Have you been watching the new HBO series The Gilded Age? As a reader of this magazine, you really should. You will eat it up.
More than ten years in the making, The Gilded Age is the brainchild of Julian Fellowes, the creator of Downton Abbey. The characters in the new show, which opens in the New York City of 1882, are arrayed in the same upstairs/ below stairs format. The engine driving the plot is snobbery. A family of the old Knickerbocker aristocracy, which lives in a staid brownstone town house off Fifth Avenue, is mortified by the presence of New Money—a railroad tycoon and his socially ambitious wife—in their newly built palace (designed by Stanford White, no less) across the street.
While I’m no drama critic, I’ve enjoyed the performances of Christine Baranski and Cynthia Nixon, playing members of the Old Guard, and Morgan Spector and Carrie Coons, as the arrivistes. I even enjoyed Nathan Lane’s hammy turn as social arbiter Ward McAllister. The Gilded Age is not without faults: there are a few anachronisms, and the show tiptoes around the enormous economic disparities that beset the era (as they do our own).
Still, come for the story and the acting, but stay for the costumes and sets—hats, bustles, and tufted chairs galore. The homes of the wealthy are decorated with swag curtains and passementerie by the bushel; they feature ornate plaster wall moldings and coffered ceilings; they are lit by gas lamps. The Old Guard favors John Henry Belter– style furniture and Hudson River school landscapes, while New Money goes for Louis—Quinze and Seize—furnishings and French impressionist art. The relative architectural merits of White, Richard Morris Hunt, and the Romanesque revival style of George Post are discussed. One plotline centers on a box carved by Grinling Gibbons. And, in my favorite scene, a trio of characters visit the torch-bearing hand of the Statue of Liberty on display in Madison Square Park.
If you’re not watching The Gilded Age, start now.

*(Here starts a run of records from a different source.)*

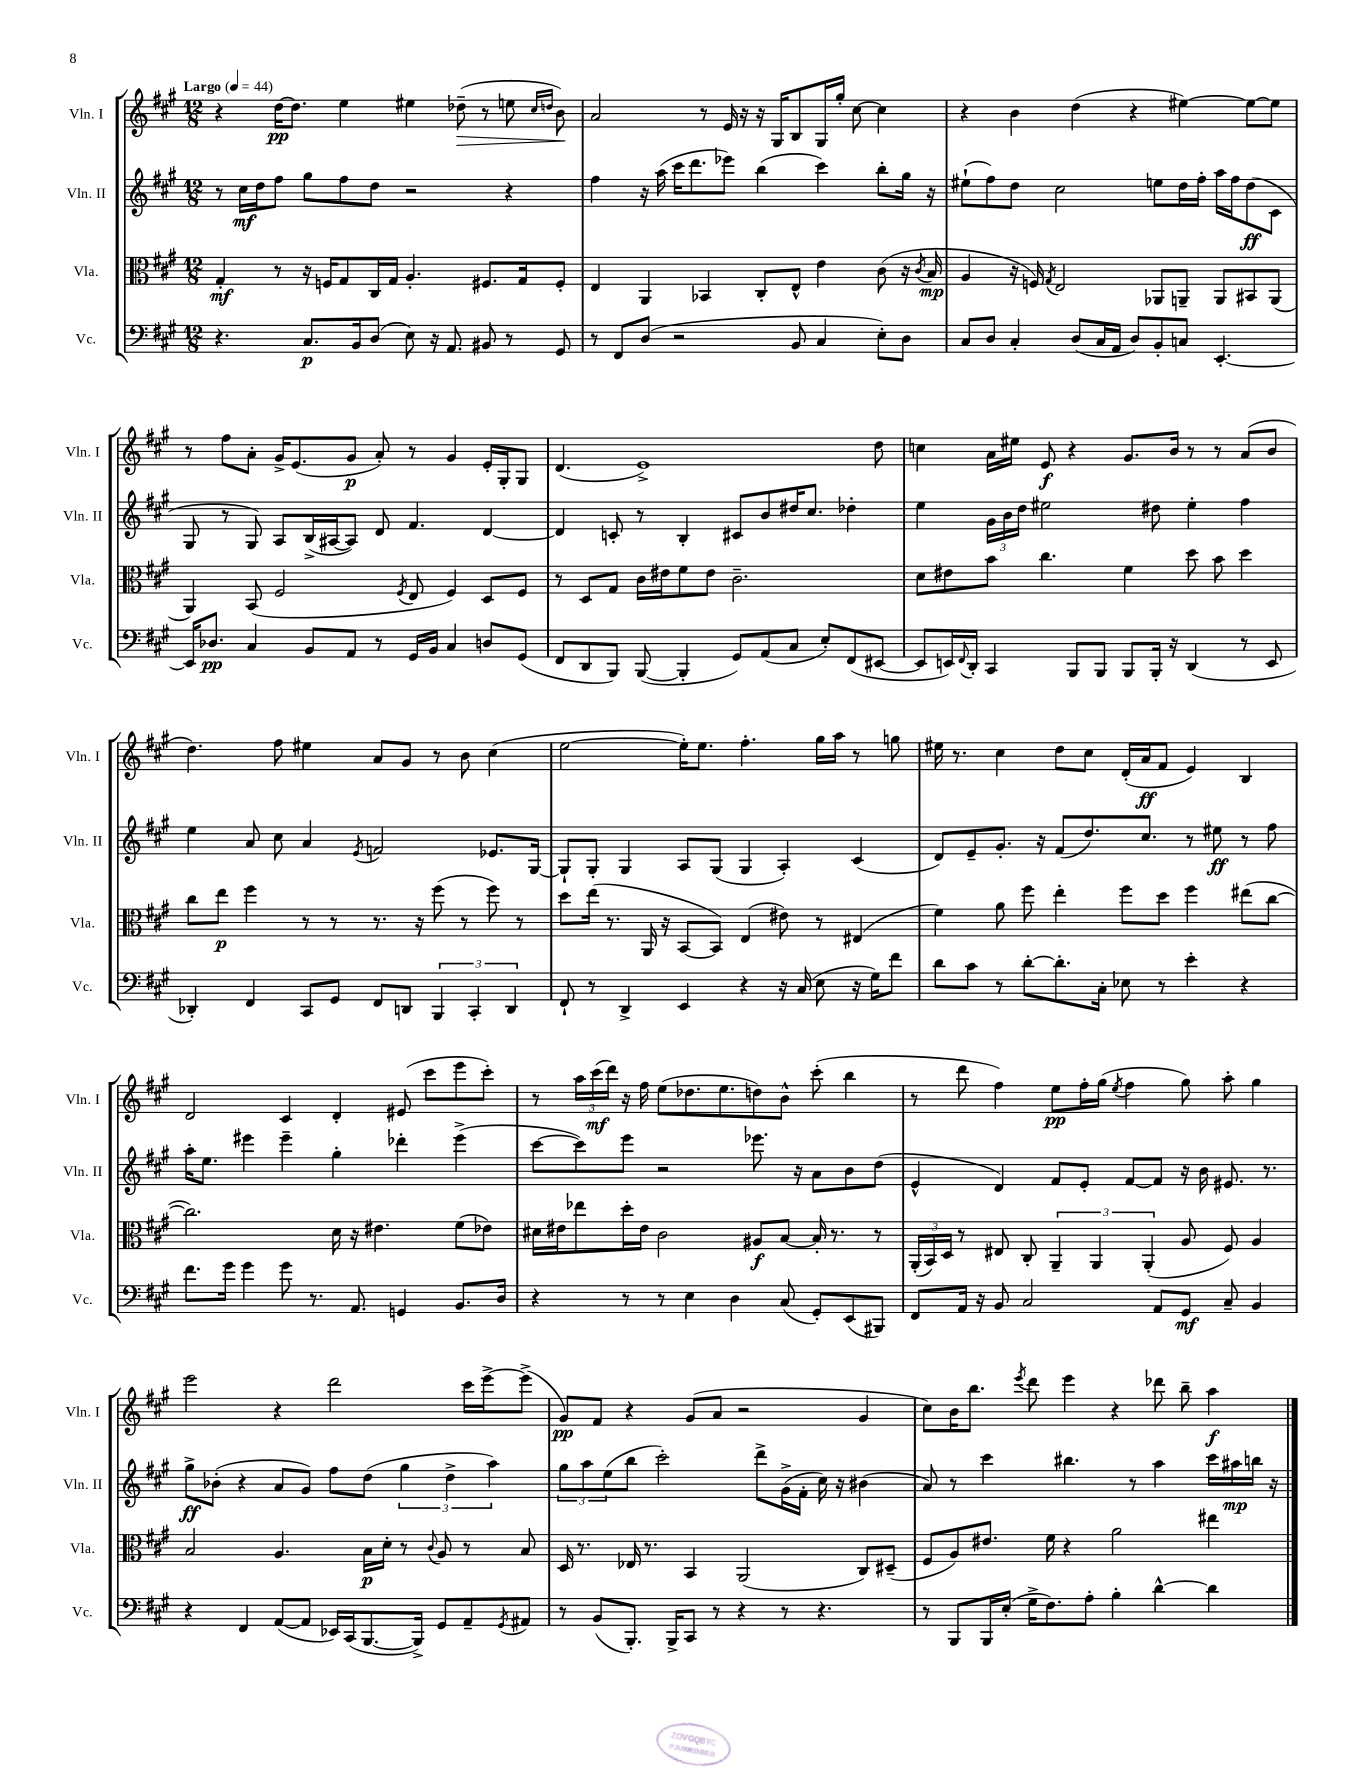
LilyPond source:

<<
\new StaffGroup <<
\new Staff = "s0" \with { instrumentName = "Vln. I" shortInstrumentName = "Vln. I" } {
    \clef treble \key a \major \numericTimeSignature \time 12/8 \tempo "Largo" 4 = 44
    r4 d''16~\pp d''8. e''4 eis''4 des''8--\>( r8 e''8 \grace { cis''16 d''16 } b'8\!) |
    a'2 r8 e'16 r16 r16 gis16 b8 gis16 gis''16-. cis''8~ cis''4 |
    r4 b'4 d''4( r4 eis''4~) eis''8~ eis''8 |
    r8 fis''8 a'8-. gis'16-> e'8.( gis'8\p a'8-.) r8 gis'4 e'16-. gis16-. gis8 |
    d'4.( e'1->) d''8 |
    c''4 a'16 eis''16 e'8\f r4 gis'8. b'16 r8 r8 a'8( b'8 |
    d''4.) fis''8 eis''4 a'8 gis'8 r8 b'8 cis''4( |
    e''2~ e''16-.) e''8. fis''4.-. gis''16 a''16 r8 g''8 |
    eis''16 r8. cis''4 d''8 cis''8 d'16-.( a'16\ff fis'8 e'4) b4 |
    d'2 cis'4 d'4-. eis'8( cis'''8 e'''8 cis'''8-.) |
    r8 \tuplet 3/2 { a''16 cis'''16\mf( d'''16) } r16 fis''16 e''8( des''8. e''8. d''8) b'8-^ cis'''8-.( b''4 |
    r8 d'''8 fis''4) e''8\pp fis''16-. gis''16( \acciaccatura { e''8 } fis''4 gis''8) a''8-. gis''4 |
    e'''2 r4 d'''2 cis'''16 e'''16~-> e'''8->( |
    gis'8\pp) fis'8 r4 gis'8( a'8 r2 gis'4 |
    cis''8) b'16 b''8. \acciaccatura { e'''8 } d'''8 e'''4 r4 des'''8 b''8-- a''4\f \bar "|." |
}
\new Staff = "s1" \with { instrumentName = "Vln. II" shortInstrumentName = "Vln. II" } {
    \clef treble \key a \major \numericTimeSignature \time 12/8
    r8 cis''16\mf d''16 fis''8 gis''8 fis''8 d''8 r2 r4 |
    fis''4 r16 a''16( cis'''16 d'''8. ees'''8) b''4( cis'''4) b''8-. gis''16 r16 |
    eis''8-!( fis''8) d''8 cis''2 e''8 d''16 fis''16-. a''16 fis''16 d''8\ff( cis'8 |
    gis8 r8 gis8) a8 b16->( ais16~ ais8) d'8 fis'4. d'4~ |
    d'4 c'8-. r8 b4-. cis'8 b'8 dis''16 cis''8. des''4-. |
    e''4 \tuplet 3/2 { gis'16 b'16 d''16 } eis''2 dis''8 eis''4-. fis''4 |
    e''4 a'8 cis''8 a'4 \acciaccatura { e'8 } f'2 ees'8. gis16~ |
    gis8-! gis8-. gis4 a8 gis8( gis4 a4-.) cis'4( |
    d'8) e'8-- gis'8.-. r16 fis'8( d''8.) cis''8. r8 eis''8\ff r8 fis''8 |
    a''16-. e''8. eis'''4 eis'''4-- gis''4-. des'''4-. eis'''4->( |
    cis'''8~ cis'''8) e'''8 r2 ees'''8. r16 a'8 b'8 d''8( |
    e'4-^ d'4) fis'8 e'8-. fis'8~ fis'8 r16 b'16 eis'8. r8. |
    gis''8->\ff bes'8-.( r4 a'8 gis'8) fis''8 d''8( \tuplet 3/2 { gis''4 d''4-> a''4) } |
    \tuplet 3/2 { gis''8 a''8 e''8( } b''8 cis'''2-.) d'''8-> gis'16->( fis'16-. cis''16) r16 bis'4( |
    a'8) r8 cis'''4 bis''4. r8 a''4 cis'''16 ais''16\mp b''16 r16 \bar "|." |
}
\new Staff = "s2" \with { instrumentName = "Vla." shortInstrumentName = "Vla." } {
    \clef alto \key a \major \numericTimeSignature \time 12/8
    gis4-.\mf r8 r16 f16 gis8 cis16 gis16 a4.-. fis8. gis16 fis8-. |
    e4 a,4 bes,4 cis8-. e8-^ e'4 cis'8( r16 \acciaccatura { cis'8 } b16\mp |
    a4 r16 f16) \acciaccatura { gis8 } e2 aes,8 a,8-- a,8 bis,8 a,8( |
    a,4) b,8( fis2 \acciaccatura { fis8 } e8 fis4) d8 fis8 |
    r8 d8 gis8 cis'16 eis'16 fis'8 eis'8 cis'2.-- |
    d'8 eis'8 b'8 cis''4. fis'4 d''8 b'8 d''4 |
    cis''8 e''8\p fis''4 r8 r8 r8. r16 fis''8( r8 fis''8) r8 |
    d''8 e''16( r8. a,16 r16 b,8~ b,8) e4( eis'8) r8 eis4( |
    fis'4) a'8 fis''8 e''4-. fis''8 d''8 fis''4 eis''8( cis''8~ |
    cis''2.) d'16 r16 eis'4. fis'8( ees'8) |
    dis'16 eis'16 ees''8 d''16-. eis'16 cis'2 ais8\f b8~ b16-. r8. r8 |
    \tuplet 3/2 { a,16-.( b,16) d16 } r8 eis8 cis8-. \tuplet 3/2 { a,4-- a,4 a,4-.( } a8 fis8) a4 |
    b2 a4. b16\p d'16-. r8 \appoggiatura { cis'8 } a8 r8 b8 |
    d16 r8. ees16 r8. b,4 a,2( cis8) dis8--( |
    fis8 a8) eis'8. fis'16 r4 a'2 eis''4 \bar "|." |
}
\new Staff = "s3" \with { instrumentName = "Vc." shortInstrumentName = "Vc." } {
    \clef bass \key a \major \numericTimeSignature \time 12/8
    r4. cis8.\p b,16 d8( e8) r16 a,8. bis,8 r8 gis,8 |
    r8 fis,8 d8( r2 b,8 cis4 e8-.) d8 |
    cis8 d8 cis4-. d8( cis16 a,16 d8) b,8-. c8 e,4.~-. |
    e,16 des8.\pp cis4 b,8 a,8 r8 gis,16 b,16 cis4 d8 gis,8( |
    fis,8 d,8 b,,8) b,,8~( b,,4-. gis,8) a,8( cis8 e8-.) fis,8( eis,8~ |
    eis,8 e,16) \appoggiatura { fis,8 } d,16-. cis,4 b,,8 b,,8 b,,8 b,,16-. r16 d,4( r8 e,8 |
    des,4-.) fis,4 cis,8 gis,8 fis,8 d,8 \tuplet 3/2 { b,,4 cis,4-. d,4 } |
    fis,8-! r8 d,4-> e,4 r4 r16 cis16( e8 r16 gis16) fis'8 |
    d'8 cis'8 r8 d'8~-. d'8.-. cis16-. ees8 r8 e'4-. r4 |
    fis'8. gis'16 gis'4 gis'8 r8. a,8. g,4 b,8. d16 |
    r4 r8 r8 e4 d4 cis8( gis,8-.) e,8( bis,,8) |
    fis,8 a,16 r16 b,8 cis2 a,8 gis,8\mf cis8-- b,4 |
    r4 fis,4 a,8~( a,8 ees,16) cis,16( b,,8.~ b,,16->) gis,8 a,8-- \acciaccatura { gis,8 } ais,8 |
    r8 b,8( b,,8.-.) b,,16-> cis,8 r8 r4 r8 r4. |
    r8 b,,8 b,,16 e16-.( gis16-> fis8.) a8-. b4-. d'4~-^ d'4 \bar "|." |
}
>>
>>
\layout { \context { \Score \remove "Bar_number_engraver" } }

My last editor’s letter contained tributes to the five eminent women and men who have preceded me at this post. In this edition, I would like to salute—or, perhaps better: genuflect to—a person who has been integral to the long life and success of our magazine: Eleanor Gustafson. Beginning in 1972, Eleanor spent her entire working career at The Magazine ANTIQUES, the last ten years as Executive Editor. Though officially semi-retired, she still helps us out enormously with scrupulous editing and proofreading, and still writes the Endnotes column that appears on the final page of each issue. Eleanor is listed now on our masthead as Consulting Editor, but a more appropriate title might be Keeper of the Flame. She is our institutional memory; she makes certain that ANTIQUES adheres to our high standards for accuracy and scholarship—for example, Eleanor ensures that the endnotes that accompany many articles will actually be useful to future researchers—and she helps us stick to our time-honored stylistic and formatting practices. (Thanks to her sharp eye, the word “gift” shall never be used as a verb in our pages.) As much as does the magazine’s staff, readers, too, owe Eleanor their admiration and a debt of gratitude. Thank you, Eleanor, for all you have done, and continue to do, for ANTIQUES. Bravissima!